Il y a 42 ans, le célèbre physicien théoricien Stephen Hawking a proposé que tout ce qui entre en contact avec un trou noir ne succombe pas à son insondable néant. De minuscules particules de lumière (photons) sont parfois éjectées, privant le trou noir d’une quantité infinitésimale d’énergie, et cette perte progressive de masse au fil du temps signifie que chaque trou noir finit par s’évaporer.
Connues sous le nom de rayonnement de Hawking, ces particules qui s’échappent nous aident à comprendre l’une des plus grandes énigmes de l’Univers connu, mais après plus de quarante ans, personne n’a pu prouver leur existence et la proposition de Hawking est restée au stade de l’hypothèse.
Mais tout cela pourrait être sur le point de changer, car deux groupes de chercheurs indépendants ont déclaré avoir trouvé des preuves à l’appui des affirmations de Hawking, ce qui pourrait permettre à l’un des plus grands physiciens vivants de remporter enfin un prix Nobel.
Revenons en 1974, lorsque tout cela a commencé. Hawking s’était disputé avec Jacob Bekenstein, un étudiant diplômé de l’université de Princeton, qui avait suggéré dans sa thèse de doctorat que l’entropie d’un trou noir – le “désordre” d’un système, lié à son volume, son énergie, sa pression et sa température – était proportionnelle à la surface de son horizon des événements.
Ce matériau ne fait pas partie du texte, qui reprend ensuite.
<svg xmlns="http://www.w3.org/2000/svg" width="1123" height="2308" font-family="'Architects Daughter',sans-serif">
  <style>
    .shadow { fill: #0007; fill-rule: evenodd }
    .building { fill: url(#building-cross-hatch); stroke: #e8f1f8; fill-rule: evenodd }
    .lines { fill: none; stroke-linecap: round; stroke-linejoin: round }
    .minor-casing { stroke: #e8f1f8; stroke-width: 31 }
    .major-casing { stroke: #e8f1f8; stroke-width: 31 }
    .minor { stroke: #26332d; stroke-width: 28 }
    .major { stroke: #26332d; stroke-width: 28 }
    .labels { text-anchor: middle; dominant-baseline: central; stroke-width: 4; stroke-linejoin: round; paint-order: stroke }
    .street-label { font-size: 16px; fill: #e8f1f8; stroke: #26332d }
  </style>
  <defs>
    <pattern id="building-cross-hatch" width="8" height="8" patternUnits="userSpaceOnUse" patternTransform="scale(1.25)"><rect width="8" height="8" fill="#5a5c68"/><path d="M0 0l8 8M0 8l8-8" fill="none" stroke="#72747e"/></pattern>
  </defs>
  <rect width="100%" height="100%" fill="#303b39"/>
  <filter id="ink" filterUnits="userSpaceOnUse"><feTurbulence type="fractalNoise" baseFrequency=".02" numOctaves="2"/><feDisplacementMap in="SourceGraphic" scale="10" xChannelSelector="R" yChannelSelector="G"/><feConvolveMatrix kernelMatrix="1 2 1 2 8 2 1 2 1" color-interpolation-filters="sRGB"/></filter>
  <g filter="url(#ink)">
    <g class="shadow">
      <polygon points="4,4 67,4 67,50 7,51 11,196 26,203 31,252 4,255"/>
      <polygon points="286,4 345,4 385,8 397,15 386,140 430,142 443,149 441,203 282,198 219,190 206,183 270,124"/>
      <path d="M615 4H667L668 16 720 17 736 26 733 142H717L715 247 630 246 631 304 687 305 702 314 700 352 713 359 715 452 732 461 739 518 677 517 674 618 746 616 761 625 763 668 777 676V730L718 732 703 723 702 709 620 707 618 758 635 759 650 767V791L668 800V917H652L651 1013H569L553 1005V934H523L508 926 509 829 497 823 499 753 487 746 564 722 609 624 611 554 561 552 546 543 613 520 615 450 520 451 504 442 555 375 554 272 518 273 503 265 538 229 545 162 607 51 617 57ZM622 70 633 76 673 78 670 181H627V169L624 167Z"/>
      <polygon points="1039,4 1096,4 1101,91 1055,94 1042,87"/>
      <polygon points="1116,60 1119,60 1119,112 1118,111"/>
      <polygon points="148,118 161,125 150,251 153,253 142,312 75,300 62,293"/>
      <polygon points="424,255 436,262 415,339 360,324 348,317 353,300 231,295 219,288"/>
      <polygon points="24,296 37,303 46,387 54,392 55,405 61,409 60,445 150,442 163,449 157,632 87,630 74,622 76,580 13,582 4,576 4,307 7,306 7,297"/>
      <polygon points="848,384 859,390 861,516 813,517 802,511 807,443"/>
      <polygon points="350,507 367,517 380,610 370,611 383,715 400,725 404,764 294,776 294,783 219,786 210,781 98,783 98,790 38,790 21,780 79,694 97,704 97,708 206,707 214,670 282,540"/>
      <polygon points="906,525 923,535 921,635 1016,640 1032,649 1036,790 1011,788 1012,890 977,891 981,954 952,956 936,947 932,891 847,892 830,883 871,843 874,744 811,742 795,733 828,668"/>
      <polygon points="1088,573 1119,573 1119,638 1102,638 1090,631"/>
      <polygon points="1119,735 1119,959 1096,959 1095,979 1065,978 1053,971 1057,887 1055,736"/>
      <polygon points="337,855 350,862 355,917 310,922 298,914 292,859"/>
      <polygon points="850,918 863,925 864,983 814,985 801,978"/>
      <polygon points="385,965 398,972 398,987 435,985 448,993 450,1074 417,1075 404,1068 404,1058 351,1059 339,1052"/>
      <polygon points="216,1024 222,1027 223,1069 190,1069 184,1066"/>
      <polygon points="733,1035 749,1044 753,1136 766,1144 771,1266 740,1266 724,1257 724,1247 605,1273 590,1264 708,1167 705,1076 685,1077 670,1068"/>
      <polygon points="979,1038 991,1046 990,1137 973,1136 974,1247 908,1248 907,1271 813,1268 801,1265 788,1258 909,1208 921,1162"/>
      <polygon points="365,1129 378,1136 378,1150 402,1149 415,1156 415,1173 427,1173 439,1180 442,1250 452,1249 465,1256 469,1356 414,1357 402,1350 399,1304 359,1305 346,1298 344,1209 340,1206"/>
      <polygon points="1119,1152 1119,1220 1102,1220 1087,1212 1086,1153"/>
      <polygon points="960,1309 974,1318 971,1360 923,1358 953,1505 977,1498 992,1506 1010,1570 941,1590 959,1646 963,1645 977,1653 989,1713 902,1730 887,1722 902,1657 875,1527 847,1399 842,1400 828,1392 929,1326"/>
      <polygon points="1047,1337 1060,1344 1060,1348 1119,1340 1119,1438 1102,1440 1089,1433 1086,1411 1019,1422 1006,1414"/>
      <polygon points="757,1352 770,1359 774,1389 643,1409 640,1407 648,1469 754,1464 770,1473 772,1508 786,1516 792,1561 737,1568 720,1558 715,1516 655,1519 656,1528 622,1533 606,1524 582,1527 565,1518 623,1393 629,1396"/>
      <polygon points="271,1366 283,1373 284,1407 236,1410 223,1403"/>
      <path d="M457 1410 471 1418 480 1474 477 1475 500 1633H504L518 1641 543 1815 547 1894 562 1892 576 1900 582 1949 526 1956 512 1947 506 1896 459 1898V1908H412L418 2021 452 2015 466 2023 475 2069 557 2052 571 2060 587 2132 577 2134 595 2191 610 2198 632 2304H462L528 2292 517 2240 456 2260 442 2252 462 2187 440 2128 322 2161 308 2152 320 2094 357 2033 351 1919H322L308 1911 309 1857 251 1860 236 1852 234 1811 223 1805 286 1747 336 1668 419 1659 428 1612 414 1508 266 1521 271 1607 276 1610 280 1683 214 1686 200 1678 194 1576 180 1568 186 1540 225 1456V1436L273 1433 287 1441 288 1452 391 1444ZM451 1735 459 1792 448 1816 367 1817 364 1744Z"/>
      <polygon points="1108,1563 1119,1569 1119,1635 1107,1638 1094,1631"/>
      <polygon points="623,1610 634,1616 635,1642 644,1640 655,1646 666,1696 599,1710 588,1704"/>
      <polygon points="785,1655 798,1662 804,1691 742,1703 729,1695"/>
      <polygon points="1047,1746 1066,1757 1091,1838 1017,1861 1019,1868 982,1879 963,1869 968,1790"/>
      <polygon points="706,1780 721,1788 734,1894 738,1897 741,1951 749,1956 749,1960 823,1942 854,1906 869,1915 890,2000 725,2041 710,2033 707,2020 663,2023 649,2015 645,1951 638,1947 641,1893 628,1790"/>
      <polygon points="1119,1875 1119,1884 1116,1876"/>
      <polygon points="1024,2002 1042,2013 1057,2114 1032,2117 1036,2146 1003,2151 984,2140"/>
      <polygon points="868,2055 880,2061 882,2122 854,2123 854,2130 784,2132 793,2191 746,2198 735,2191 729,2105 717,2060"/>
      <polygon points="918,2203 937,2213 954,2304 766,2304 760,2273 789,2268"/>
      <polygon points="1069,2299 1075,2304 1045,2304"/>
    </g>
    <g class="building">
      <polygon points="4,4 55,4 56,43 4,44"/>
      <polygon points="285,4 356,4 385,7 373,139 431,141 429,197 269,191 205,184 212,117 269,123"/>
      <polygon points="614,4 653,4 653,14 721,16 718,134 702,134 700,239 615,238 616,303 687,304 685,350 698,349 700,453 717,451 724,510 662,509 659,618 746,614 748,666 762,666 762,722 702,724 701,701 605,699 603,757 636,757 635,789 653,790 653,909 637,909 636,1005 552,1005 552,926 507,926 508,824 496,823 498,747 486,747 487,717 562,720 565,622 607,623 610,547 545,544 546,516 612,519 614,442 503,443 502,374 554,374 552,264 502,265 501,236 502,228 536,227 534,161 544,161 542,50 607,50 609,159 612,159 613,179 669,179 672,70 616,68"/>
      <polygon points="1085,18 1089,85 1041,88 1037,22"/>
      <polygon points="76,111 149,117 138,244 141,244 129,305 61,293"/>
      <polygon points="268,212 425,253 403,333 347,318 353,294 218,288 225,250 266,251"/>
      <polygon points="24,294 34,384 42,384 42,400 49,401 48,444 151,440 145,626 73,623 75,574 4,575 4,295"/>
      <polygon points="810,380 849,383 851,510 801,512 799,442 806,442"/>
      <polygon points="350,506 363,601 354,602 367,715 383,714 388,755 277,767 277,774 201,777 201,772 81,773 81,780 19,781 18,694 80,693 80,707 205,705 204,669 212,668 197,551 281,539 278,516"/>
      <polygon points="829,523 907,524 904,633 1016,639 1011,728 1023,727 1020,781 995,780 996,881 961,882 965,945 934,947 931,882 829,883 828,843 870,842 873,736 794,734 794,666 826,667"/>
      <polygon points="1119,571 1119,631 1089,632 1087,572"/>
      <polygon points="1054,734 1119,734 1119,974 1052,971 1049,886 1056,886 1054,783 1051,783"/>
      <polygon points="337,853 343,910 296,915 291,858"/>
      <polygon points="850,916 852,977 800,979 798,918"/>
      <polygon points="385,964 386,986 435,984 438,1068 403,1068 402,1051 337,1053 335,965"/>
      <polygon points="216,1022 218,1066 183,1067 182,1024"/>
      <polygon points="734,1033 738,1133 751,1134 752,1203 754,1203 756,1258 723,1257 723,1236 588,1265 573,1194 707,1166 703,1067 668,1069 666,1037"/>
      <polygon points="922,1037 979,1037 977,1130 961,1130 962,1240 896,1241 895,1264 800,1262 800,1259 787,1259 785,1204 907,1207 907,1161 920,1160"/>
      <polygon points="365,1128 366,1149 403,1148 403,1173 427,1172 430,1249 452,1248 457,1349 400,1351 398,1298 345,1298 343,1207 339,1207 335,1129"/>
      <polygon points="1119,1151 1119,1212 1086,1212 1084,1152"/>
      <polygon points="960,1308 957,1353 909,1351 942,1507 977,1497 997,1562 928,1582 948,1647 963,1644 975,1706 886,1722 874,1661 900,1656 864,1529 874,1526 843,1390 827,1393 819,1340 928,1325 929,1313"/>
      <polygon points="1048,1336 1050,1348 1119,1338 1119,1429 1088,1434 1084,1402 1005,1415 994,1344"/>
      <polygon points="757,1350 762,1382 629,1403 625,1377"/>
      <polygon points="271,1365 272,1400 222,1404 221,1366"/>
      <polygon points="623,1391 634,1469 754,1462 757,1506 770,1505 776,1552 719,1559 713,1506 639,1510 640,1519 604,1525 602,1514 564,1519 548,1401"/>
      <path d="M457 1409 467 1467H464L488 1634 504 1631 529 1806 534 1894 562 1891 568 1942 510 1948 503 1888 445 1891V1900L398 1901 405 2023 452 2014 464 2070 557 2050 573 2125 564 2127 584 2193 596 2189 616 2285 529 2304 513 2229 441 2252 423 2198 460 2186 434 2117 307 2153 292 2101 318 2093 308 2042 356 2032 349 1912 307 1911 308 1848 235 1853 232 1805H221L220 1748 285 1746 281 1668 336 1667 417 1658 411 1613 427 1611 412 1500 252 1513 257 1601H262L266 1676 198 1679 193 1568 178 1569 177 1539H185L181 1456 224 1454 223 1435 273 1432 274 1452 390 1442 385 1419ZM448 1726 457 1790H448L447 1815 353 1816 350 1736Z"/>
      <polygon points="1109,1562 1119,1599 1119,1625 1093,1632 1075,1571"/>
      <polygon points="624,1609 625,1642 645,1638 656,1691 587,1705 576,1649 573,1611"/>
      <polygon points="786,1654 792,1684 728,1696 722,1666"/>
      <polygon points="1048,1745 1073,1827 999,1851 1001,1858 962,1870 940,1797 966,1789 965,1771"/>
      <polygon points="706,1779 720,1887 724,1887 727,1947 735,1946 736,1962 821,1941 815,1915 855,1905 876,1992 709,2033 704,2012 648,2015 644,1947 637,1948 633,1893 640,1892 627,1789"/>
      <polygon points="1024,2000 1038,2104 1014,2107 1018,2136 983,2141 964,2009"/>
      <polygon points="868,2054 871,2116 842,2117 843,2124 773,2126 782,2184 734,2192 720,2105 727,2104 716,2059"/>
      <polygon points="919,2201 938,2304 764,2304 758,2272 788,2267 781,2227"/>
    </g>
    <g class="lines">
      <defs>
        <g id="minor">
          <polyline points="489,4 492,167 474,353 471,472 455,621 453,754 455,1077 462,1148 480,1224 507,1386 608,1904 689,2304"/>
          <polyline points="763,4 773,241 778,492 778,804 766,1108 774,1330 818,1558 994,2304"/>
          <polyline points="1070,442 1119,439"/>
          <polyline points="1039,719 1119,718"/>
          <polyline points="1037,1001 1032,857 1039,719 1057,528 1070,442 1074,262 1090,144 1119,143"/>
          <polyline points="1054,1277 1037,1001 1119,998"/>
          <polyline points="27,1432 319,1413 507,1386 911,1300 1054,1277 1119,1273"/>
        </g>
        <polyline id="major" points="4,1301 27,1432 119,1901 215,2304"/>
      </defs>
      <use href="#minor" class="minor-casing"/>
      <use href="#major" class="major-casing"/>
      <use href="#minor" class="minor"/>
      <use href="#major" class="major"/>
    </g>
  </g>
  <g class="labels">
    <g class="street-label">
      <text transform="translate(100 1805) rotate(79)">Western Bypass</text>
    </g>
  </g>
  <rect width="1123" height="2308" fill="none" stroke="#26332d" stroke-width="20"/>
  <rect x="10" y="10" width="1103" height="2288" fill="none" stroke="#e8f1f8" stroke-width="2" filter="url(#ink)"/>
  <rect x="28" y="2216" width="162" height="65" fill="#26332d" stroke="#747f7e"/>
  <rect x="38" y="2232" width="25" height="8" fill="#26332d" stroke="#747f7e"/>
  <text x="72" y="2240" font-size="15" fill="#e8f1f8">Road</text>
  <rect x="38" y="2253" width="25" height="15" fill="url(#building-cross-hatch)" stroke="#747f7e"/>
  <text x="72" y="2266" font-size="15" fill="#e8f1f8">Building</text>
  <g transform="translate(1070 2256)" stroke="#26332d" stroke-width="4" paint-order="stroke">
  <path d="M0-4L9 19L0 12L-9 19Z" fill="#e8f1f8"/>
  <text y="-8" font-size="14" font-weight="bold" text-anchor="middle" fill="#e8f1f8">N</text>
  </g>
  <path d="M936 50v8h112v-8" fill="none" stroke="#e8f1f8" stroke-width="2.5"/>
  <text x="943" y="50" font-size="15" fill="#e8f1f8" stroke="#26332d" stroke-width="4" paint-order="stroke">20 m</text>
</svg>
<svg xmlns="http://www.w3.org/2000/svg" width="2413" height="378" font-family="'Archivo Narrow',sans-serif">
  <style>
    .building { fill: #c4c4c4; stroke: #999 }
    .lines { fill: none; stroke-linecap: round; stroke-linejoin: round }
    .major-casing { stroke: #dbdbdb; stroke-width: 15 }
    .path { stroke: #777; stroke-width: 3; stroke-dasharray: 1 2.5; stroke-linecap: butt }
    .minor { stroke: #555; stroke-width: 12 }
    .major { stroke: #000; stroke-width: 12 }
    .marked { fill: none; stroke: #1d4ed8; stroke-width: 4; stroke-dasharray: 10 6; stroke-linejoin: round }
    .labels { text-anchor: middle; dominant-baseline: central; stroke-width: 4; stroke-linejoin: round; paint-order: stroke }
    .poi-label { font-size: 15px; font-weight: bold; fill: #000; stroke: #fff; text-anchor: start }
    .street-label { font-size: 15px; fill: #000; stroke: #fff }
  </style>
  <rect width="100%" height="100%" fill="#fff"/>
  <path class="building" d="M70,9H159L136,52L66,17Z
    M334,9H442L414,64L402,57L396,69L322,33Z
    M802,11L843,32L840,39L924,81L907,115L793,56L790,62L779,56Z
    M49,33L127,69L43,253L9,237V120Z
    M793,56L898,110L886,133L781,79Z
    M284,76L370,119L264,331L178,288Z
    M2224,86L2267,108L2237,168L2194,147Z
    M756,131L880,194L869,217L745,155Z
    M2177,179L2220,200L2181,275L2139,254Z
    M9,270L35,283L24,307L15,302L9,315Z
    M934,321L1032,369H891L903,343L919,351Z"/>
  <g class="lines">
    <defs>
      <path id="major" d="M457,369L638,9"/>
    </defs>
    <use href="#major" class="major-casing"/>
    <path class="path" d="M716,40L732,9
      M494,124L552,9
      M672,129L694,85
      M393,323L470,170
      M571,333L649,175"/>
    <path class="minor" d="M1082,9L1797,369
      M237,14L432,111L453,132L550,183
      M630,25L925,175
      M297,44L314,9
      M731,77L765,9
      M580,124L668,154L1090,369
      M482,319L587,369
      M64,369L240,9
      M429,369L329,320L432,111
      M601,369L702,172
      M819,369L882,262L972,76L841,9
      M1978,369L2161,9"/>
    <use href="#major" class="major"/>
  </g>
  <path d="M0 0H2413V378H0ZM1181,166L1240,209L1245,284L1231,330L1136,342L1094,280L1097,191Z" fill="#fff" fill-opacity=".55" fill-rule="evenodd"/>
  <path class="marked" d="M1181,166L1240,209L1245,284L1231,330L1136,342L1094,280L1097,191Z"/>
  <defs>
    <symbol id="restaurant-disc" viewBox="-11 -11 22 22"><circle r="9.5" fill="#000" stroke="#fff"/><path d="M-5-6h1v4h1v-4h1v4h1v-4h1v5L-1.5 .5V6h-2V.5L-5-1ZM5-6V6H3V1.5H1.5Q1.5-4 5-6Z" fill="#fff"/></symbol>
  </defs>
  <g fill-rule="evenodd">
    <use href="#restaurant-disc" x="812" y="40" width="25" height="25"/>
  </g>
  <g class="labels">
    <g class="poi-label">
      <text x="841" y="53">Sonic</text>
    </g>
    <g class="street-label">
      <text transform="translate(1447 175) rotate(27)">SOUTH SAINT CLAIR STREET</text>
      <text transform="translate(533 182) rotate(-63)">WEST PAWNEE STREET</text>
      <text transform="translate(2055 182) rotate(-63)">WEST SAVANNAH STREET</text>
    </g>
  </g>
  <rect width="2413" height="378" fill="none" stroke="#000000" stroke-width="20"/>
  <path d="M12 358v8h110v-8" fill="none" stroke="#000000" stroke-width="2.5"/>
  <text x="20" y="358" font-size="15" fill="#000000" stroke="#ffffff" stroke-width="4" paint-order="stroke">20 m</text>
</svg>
Comme l’explique Dennis Overbye pour le New York Times, cela posait un problème, car selon la compréhension acceptée des lois physiques à l’époque – y compris les propres travaux de Hawking – l’entropie et le volume d’un trou noir ne pouvaient jamais diminuer.
Hawking a enquêté sur ces affirmations et s’est rapidement rendu compte qu’on lui avait donné tort. “Le professeur Hawking a effectué un calcul prodigieux incluant la théorie quantique, les règles étranges qui régissent le monde subatomique, et a été choqué de constater que des particules s’éloignaient du trou noir, indiquant qu’il n’était pas si noir après tout”, écrit Overbye.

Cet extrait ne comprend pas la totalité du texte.